(Supplied material begins)

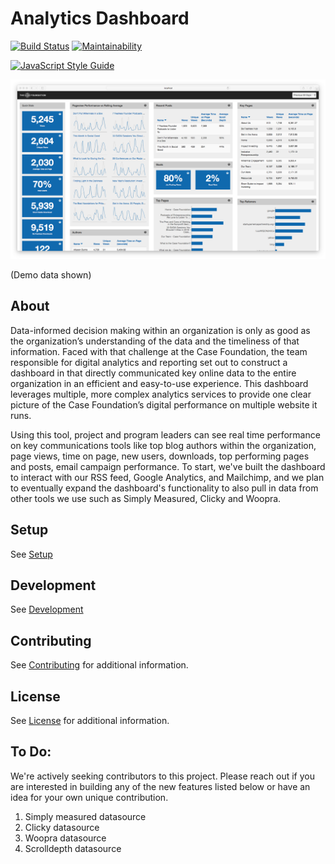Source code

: # Analytics Dashboard

[![Build Status](https://travis-ci.org/casefoundation/analytics-dashboard.svg?branch=master)](https://travis-ci.org/casefoundation/analytics-dashboard)
[![Maintainability](https://api.codeclimate.com/v1/badges/c66b6ad7385bea3a422b/maintainability)](https://codeclimate.com/github/casefoundation/analytics-dashboard/maintainability)

[![JavaScript Style Guide](https://cdn.rawgit.com/standard/standard/master/badge.svg)](https://github.com/standard/standard)

![Screenshot](doc/screenshot.png)

(Demo data shown)

## About

Data-informed decision making within an organization is only as good as the organization’s understanding of the data and the timeliness of that information. Faced with that challenge at the Case Foundation, the team responsible for digital analytics and reporting set out to construct a dashboard in that directly communicated key online data to the entire organization in an efficient and easy-to-use experience. This dashboard leverages multiple, more complex analytics services to provide one clear picture of the Case Foundation’s digital performance on multiple website it runs. 

Using this tool, project and program leaders can see real time performance on key communications tools like top blog authors within the organization, page views, time on page, new users, downloads, top performing pages and posts, email campaign performance. To start, we've built the dashboard to interact with our RSS feed, Google Analytics, and Mailchimp, and we plan to eventually expand the dashboard's functionality to also pull in data from other tools we use such as Simply Measured, Clicky and Woopra.

## Setup

See [Setup](doc/Setup.md)

## Development

See [Development](doc/Development.md)

## Contributing

See [Contributing](Contributing.md) for additional information.

## License

See [License](License.txt) for additional information.

## To Do:

We're actively seeking contributors to this project. Please reach out if you are interested in building any of the new features listed below or have an idea for your own unique contribution.

1. Simply measured datasource
1. Clicky datasource
1. Woopra datasource
1. Scrolldepth datasource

(Supplied material ends)

Task details: The expected response consists solely of the lines from the one with "See [License](License.txt) for" through the end of the records, repeated exactly.

Solution for this exercise:
See [License](License.txt) for additional information.

## To Do:

We're actively seeking contributors to this project. Please reach out if you are interested in building any of the new features listed below or have an idea for your own unique contribution.

1. Simply measured datasource
1. Clicky datasource
1. Woopra datasource
1. Scrolldepth datasource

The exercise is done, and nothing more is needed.